Content starts
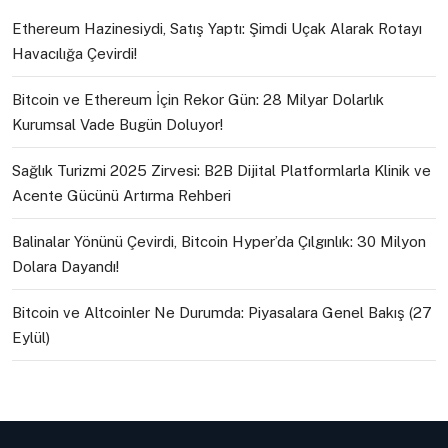
Ethereum Hazinesiydi, Satış Yaptı: Şimdi Uçak Alarak Rotayı
Havacılığa Çevirdi!
Bitcoin ve Ethereum İçin Rekor Gün: 28 Milyar Dolarlık
Kurumsal Vade Bugün Doluyor!
Sağlık Turizmi 2025 Zirvesi: B2B Dijital Platformlarla Klinik ve
Acente Gücünü Artırma Rehberi
Balinalar Yönünü Çevirdi, Bitcoin Hyper’da Çılgınlık: 30 Milyon
Dolara Dayandı!
Bitcoin ve Altcoinler Ne Durumda: Piyasalara Genel Bakış (27
Eylül)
Content ends
What you will do:
Output the lines from the start of the items through the line containing "Acente Gücünü Artırma Rehberi" as a JSON list of strings, one string per line. Skip blank lines and leave out the pictures.

Answer for this exercise:
[
  "Ethereum Hazinesiydi, Satış Yaptı: Şimdi Uçak Alarak Rotayı",
  "Havacılığa Çevirdi!",
  "Bitcoin ve Ethereum İçin Rekor Gün: 28 Milyar Dolarlık",
  "Kurumsal Vade Bugün Doluyor!",
  "Sağlık Turizmi 2025 Zirvesi: B2B Dijital Platformlarla Klinik ve",
  "Acente Gücünü Artırma Rehberi"
]